Filtering structures#

Setup

We are going to use a dataset of 16 benzodiazepines. These all share the following substructure (image from Wikipedia):

../../_images/Benzodiazepine.png
  • Create a folder on the Desktop called Work and save benzodiazepines.sdf there

  • Set up a conversion from SDF to SMI and set benzodiazepines.sdf as the input file

  • Tick Display in Firefox

  • Click CONVERT

Remove duplicates

If you look carefully at the depictions of the first and last molecules (top left and bottom right) you will notice that they depict the same molecule.

  1. Look at the SMILES strings for the first and last molecules. If the two molecules are actually the same, why are the two SMILES strings different? (Hint: try using CAN - canonical SMILES instead of SMI.)

We can remove duplicates based on the InChI (for example):

  • Tick the box beside remove duplicates by descriptor and enter inchi as the descriptor

../../_images/removedups.png
  • Click CONVERT

Duplicates can be removed based on any of the available descriptors. The full list can be found in the menu under Plugins, descriptors.

  1. Are any of the other descriptors useful for removing duplicates?

Filtering by substructure

  1. How many of the molecules contain the following substructure?

../../_images/benzoF.png

The SMILES string for this molecule is c1ccccc1F. This is also a valid SMARTS string.

  1. Use the SMARTSviewer at the ZBH Center for Bioinformatics, University of Hamburg, to verify the meaning of the SMARTS string c1ccccc1F.

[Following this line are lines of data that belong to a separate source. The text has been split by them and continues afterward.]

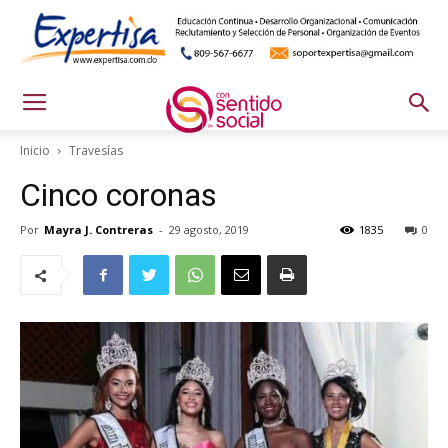
Inicio
Travesías
Cinco coronas
Por
Mayra J. Contreras
-
29 agosto, 2019
1835
0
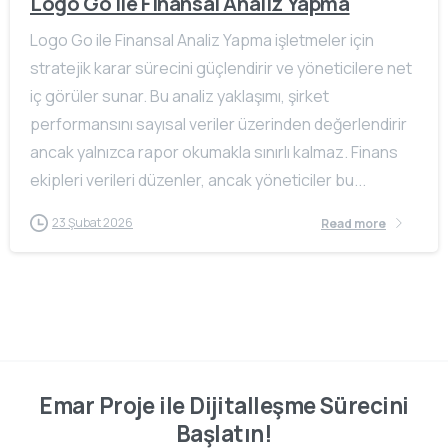
Logo Go ile Finansal Analiz Yapma
Logo Go ile Finansal Analiz Yapma işletmeler için
stratejik karar sürecini güçlendirir ve yöneticilere net
iç görüler sunar. Bu analiz yaklaşımı, şirket
performansını sayısal veriler üzerinden değerlendirir
ancak yalnızca rapor okumakla sınırlı kalmaz. Finans
ekipleri verileri düzenler, ancak yöneticiler bu...
23 Şubat 2026
Read more
Emar Proje ile Dijitalleşme Sürecini
Başlatın!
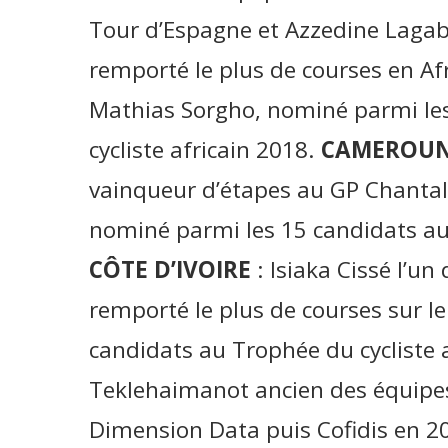
Tour d’Espagne et Azzedine Lagab l
remporté le plus de courses en Af
Mathias Sorgho, nominé parmi le
cycliste africain 2018.
CAMEROU
vainqueur d’étapes au GP Chantal
nominé parmi les 15 candidats au 
CÔTE D’IVOIRE
: Isiaka Cissé l’un
remporté le plus de courses sur l
candidats au Trophée du cycliste 
Teklehaimanot ancien des équipe
Dimension Data puis Cofidis en 201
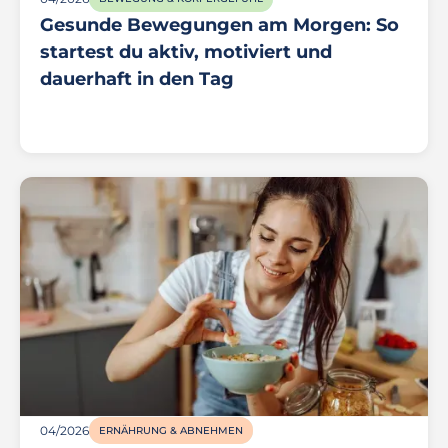
Gesunde Bewegungen am Morgen: So
startest du aktiv, motiviert und
dauerhaft in den Tag
04/2026
ERNÄHRUNG & ABNEHMEN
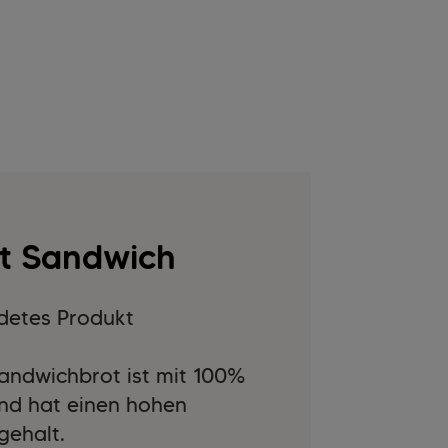
ft Sandwich
detes Produkt
andwichbrot ist mit 100%
nd hat einen hohen
fgehalt.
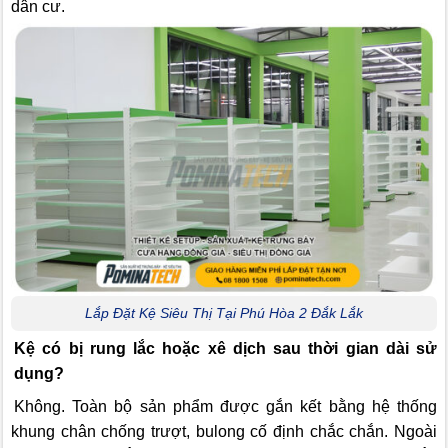
dân cư.
Lắp Đặt Kệ Siêu Thị Tại Phú Hòa 2 Đắk Lắk
Kệ có bị rung lắc hoặc xê dịch sau thời gian dài sử
dụng?
Không. Toàn bộ sản phẩm được gắn kết bằng hệ thống
khung chân chống trượt, bulong cố định chắc chắn. Ngoài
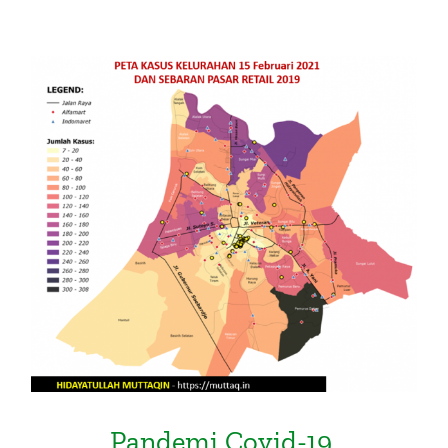
Pandemi Covid-19, Disrupsi dan
Digitalisasi Pasar Tradisional
Pandemi Covid-19,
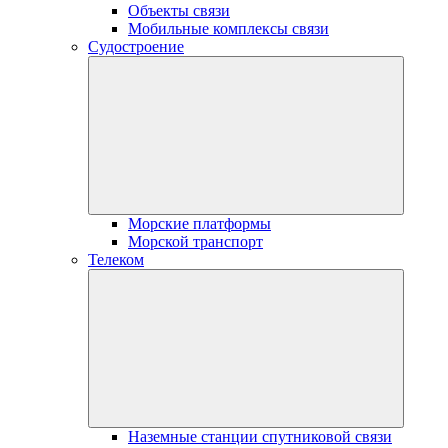
Объекты связи
Мобильные комплексы связи
Судостроение
Морские платформы
Морской транспорт
Телеком
Наземные станции спутниковой связи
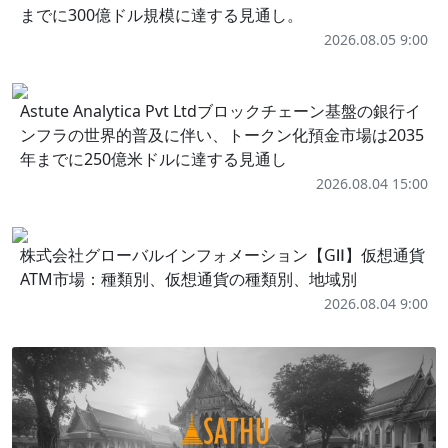
までに300億ドル規模に達する見通し。
2026.08.05 9:00
Astute Analytica Pvt Ltdブロックチェーン基盤の銀行イ
ンフラの世界的普及に伴い、トークン化預金市場は2035
年までに250億米ドルに達する見通し
2026.08.04 15:00
株式会社グローバルインフォメーション【GⅡ】仮想通貨
ATM市場：種類別、仮想通貨の種類別、地域別
2026.08.04 9:00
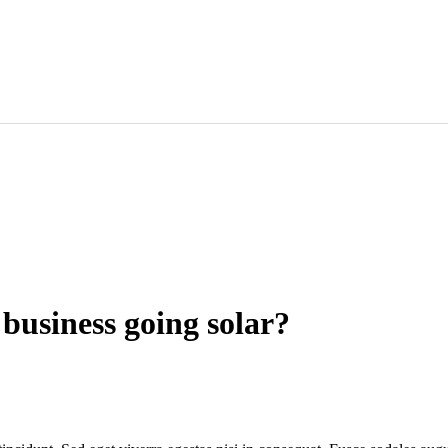
 business going solar?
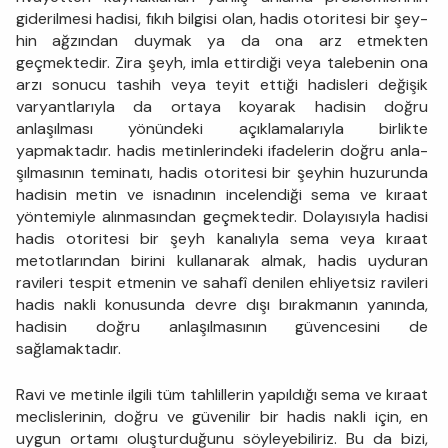
giderilmesi hadisi, fıkıh bilgisi olan, hadis otoritesi bir şey­
hin ağzından duymak ya da ona arz etmekten
geçmektedir. Zira şeyh, imla ettirdiği veya talebenin ona
arzı sonucu tashih veya teyit ettiği hadisleri değişik
varyantlarıyla da ortaya koyarak hadisin doğru
anlaşılması yönündeki açıklamalarıyla birlikte
yapmaktadır. hadis metinlerindeki ifadelerin doğru anla­
şılmasının teminatı, hadis otoritesi bir şeyhin huzurunda
hadisin metin ve isnadının incelendiği sema ve kıraat
yöntemiyle alınmasın­dan geçmektedir. Dolayısıyla hadisi
hadis otoritesi bir şeyh kanalıyla sema veya kıraat
metotlarından birini kullanarak almak, hadis uyduran
ravileri tespit etmenin ve sahafî denilen ehliyetsiz ravileri
hadis nakli konu­sunda devre dışı bırakmanın yanında,
hadisin doğru anlaşılmasının güvencesini de
sağlamaktadır.
Ravi ve metinle ilgili tüm tahlillerin yapıl­dığı sema ve kıraat
meclislerinin, doğru ve güvenilir bir hadis nakli için, en
uygun ortamı oluşturduğunu söyleyebiliriz. Bu da bizi,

Let’s filter the molecules using this substructure:

  • In the Options section, enter c1ccccc1F into the box labeled Convert only if match SMARTS or mols in file

  • Click CONVERT.

  1. How many structures are matched?

  • Now find all those that are not matched by preceding the SMARTS filter with a tilde ~, i.e. ~c1ccccc1F.

  • Click CONVERT.

  1. How many structures are not matched?

Filter by descriptor

As discussed above, Open Babel provides several descriptors. Here we will focus on the molecular weight, MW.

To begin with, let’s show the molecular weights in the depiction:

  • Clear the existing title by entering a single space into the box Add or replace molecule title

  • Set the title to the molecular weight by entering MW into the box Append properties or descriptors in list to title

  • Click CONVERT

You should see the molecular weight below each molecule in the depiction. Notice also that the SMILES output has the molecular weight beside each molecule. This could be useful for preparing a spreadsheet with the SMILES string and various calculated properties.

Now let’s sort by molecular weight:

  • Enter MW into the box Sort by descriptor and click CONVERT

Finally, here’s how to filter based on molecular weight. Note that none of the preceding steps are necessary for the filter to work. We will convert all those molecules with molecular weights between 300 and 320 (in the following expression & signifies Boolean AND):

  • Enter MW>300 & MW<320 into the box Filter convert only when tests are true and click CONVERT

../../_images/FilterByMW.png
  1. If | (the pipe symbol, beside Z on the UK keyboard) signifies Boolean OR, how would you instead convert all those molecules that do not have molecular weights between 300 and 320?

Note

Open Babel 2.3.2 allows specific substructures to be highlighted in a depiction. It also allows depictions to be aligned based on a substructure.